Reform is a word that has long been abused in public dialogue in Greece.

If we were to consider the issue beginning with the country’s first bailout memorandum, 12 years ago, everyone would agree that although everyone wants reforms, we have not achieved a minimum consensus on their content and direction.

That is largely to have been expected, but the cunning of the domestic political system lies in the fact that it persuaded us that reforms should be passed by Parliament but not enforced, because they have an expiration date anyway.

It persuaded us that it is the task of the next government to abolish reforms passed by previous ones, instead of improving them through changes, in accordance with the ideology of the government that is in power and shifts in conditions.
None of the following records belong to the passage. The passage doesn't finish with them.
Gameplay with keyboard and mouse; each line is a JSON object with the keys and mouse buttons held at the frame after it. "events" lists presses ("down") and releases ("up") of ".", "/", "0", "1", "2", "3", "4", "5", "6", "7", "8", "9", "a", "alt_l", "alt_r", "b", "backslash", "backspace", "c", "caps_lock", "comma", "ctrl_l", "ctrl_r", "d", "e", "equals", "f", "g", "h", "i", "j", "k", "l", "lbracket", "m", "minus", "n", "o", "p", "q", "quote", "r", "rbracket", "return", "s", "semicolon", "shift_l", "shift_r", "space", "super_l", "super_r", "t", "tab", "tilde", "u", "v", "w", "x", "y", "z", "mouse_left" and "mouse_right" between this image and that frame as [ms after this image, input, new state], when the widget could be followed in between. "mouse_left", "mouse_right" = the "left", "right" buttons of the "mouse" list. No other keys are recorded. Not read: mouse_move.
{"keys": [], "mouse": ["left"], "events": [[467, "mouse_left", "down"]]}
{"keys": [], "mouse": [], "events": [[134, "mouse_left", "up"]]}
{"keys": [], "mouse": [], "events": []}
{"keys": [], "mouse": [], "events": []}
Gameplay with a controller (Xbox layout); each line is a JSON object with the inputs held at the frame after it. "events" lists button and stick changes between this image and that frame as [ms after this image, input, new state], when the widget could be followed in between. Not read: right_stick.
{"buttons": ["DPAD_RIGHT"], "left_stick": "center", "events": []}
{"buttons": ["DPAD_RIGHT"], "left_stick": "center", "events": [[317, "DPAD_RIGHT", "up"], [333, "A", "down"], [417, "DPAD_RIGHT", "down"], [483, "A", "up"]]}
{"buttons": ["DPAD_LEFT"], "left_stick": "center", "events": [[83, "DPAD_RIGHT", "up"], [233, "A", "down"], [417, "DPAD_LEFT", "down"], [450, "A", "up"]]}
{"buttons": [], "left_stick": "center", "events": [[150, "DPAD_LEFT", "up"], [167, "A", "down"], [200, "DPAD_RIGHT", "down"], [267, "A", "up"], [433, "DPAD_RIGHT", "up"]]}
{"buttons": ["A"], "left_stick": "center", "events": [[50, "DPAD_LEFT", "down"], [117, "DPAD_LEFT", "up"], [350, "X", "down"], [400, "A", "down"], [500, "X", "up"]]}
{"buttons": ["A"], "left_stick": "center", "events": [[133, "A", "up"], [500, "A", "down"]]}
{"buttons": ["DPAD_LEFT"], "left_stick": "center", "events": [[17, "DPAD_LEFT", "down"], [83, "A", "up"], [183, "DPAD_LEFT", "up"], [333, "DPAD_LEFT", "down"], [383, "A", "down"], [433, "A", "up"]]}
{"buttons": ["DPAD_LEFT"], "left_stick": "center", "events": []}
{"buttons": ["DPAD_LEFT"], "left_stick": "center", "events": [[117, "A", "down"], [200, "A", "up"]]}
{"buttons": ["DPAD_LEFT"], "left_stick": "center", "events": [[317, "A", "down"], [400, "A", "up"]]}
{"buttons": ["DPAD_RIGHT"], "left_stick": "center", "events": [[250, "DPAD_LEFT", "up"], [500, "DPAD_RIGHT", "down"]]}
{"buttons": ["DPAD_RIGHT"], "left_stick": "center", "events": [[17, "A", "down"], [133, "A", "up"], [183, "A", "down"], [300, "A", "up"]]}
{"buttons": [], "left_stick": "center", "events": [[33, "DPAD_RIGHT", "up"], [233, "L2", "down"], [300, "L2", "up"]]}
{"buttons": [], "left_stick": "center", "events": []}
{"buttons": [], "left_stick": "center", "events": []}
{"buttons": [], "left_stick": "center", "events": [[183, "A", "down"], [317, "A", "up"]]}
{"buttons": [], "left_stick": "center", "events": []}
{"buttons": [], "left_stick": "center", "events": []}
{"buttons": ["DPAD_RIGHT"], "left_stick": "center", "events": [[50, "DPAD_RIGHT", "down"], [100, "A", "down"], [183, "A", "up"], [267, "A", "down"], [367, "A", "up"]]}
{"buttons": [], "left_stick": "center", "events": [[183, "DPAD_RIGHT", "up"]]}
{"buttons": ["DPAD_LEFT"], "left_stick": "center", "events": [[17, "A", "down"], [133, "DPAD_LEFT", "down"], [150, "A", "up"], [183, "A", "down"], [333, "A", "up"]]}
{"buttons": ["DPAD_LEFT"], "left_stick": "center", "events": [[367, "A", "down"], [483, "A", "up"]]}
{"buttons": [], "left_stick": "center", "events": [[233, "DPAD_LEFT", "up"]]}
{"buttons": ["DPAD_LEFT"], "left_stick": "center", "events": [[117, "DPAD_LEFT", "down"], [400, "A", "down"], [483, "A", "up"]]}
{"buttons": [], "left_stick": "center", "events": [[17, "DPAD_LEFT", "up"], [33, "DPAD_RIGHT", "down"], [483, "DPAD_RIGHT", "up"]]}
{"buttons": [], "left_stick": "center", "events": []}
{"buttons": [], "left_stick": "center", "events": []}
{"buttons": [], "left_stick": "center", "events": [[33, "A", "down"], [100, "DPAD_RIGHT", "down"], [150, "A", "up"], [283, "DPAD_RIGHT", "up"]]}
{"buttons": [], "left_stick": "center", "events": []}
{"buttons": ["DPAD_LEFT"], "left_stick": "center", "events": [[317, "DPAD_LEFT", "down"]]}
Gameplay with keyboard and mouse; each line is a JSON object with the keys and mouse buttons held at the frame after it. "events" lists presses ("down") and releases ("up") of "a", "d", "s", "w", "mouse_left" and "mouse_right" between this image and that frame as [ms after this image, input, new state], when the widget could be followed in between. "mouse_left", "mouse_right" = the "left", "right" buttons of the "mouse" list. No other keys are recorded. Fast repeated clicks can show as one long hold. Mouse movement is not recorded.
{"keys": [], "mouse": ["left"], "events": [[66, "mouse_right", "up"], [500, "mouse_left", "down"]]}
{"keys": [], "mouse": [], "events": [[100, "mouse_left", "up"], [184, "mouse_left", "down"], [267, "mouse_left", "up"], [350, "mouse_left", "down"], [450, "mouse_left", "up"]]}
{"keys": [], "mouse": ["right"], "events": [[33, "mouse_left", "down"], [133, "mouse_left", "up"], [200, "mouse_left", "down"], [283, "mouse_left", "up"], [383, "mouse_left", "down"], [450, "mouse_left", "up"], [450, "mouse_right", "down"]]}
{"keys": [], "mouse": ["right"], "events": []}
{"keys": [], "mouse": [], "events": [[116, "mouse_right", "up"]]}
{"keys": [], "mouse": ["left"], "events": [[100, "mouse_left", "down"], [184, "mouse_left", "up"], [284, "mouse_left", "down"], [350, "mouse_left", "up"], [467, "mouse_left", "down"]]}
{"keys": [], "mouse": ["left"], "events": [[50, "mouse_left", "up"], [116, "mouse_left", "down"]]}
Even worse, they convinced us that reducing reforms to the level of symbolism is something quite natural.

Take for example the sweeping university reform bill that is now being debated in Parliament.

Every past Greek government has tabled a similarly “emblematic” university reform bill.

One might discuss in what ways each succeeded and failed, but if one is to be earnest and honest, such an accounting would be unjust.

That is because none of them was truly enforced, so that we might have seen the problems and dysfunctions of the system in order to remedy them.

When it comes to such complex issues, solutions that prove to be lacking can teach us lessons.

If the current reform bill fails, completely or partially, it must be corrected without ideological fixations or political grudges.

In order to ascertain possible deficiencies in the law, however, it must first be implemented, because over the years nothing good came of the process of passing laws, only to revoke them later.